Data extracts »
===
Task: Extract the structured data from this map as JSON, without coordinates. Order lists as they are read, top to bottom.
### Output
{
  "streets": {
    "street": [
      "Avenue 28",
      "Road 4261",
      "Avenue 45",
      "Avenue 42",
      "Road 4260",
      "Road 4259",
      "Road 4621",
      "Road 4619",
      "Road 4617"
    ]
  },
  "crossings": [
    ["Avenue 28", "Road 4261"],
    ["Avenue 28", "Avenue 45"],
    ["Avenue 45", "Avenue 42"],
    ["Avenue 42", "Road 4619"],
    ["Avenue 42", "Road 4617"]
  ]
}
===
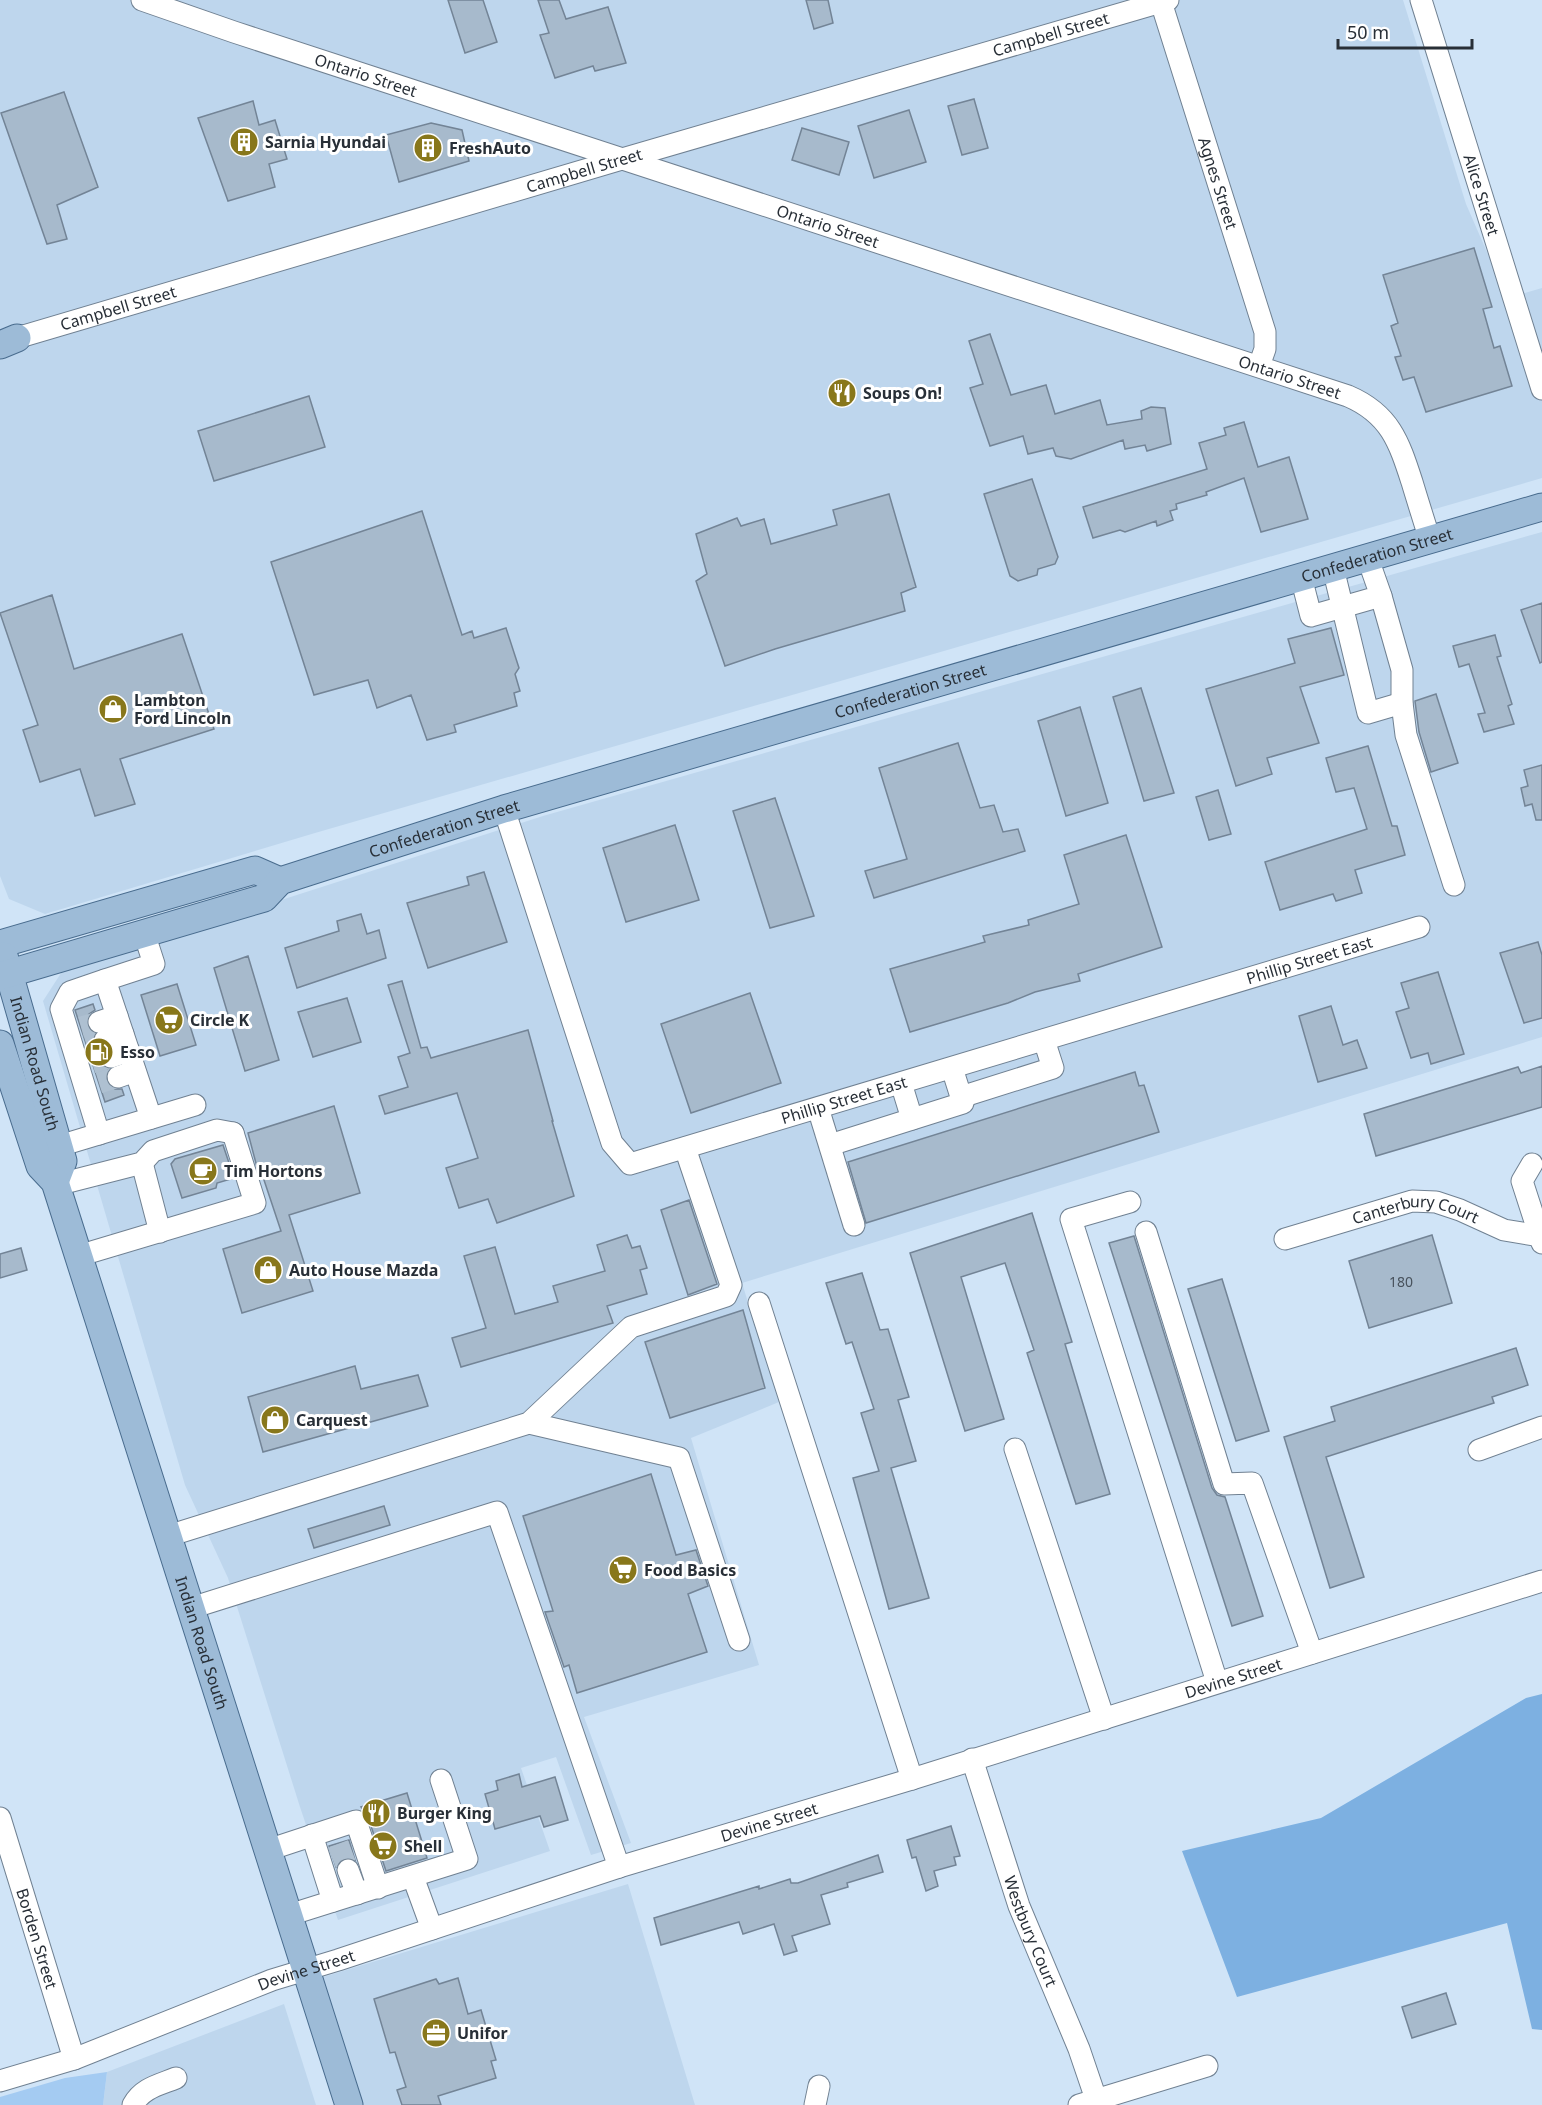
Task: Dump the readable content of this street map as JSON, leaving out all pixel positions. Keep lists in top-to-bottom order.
===
What you should do » Please show every line of the records that holds the word "bottom".

Result of this task »
Task: Extract the structured data from this map as JSON, without coordinates. Order lists as they are read, top to bottom.
Task: Dump the readable content of this street map as JSON, leaving out all pixel positions. Keep lists in top-to-bottom order.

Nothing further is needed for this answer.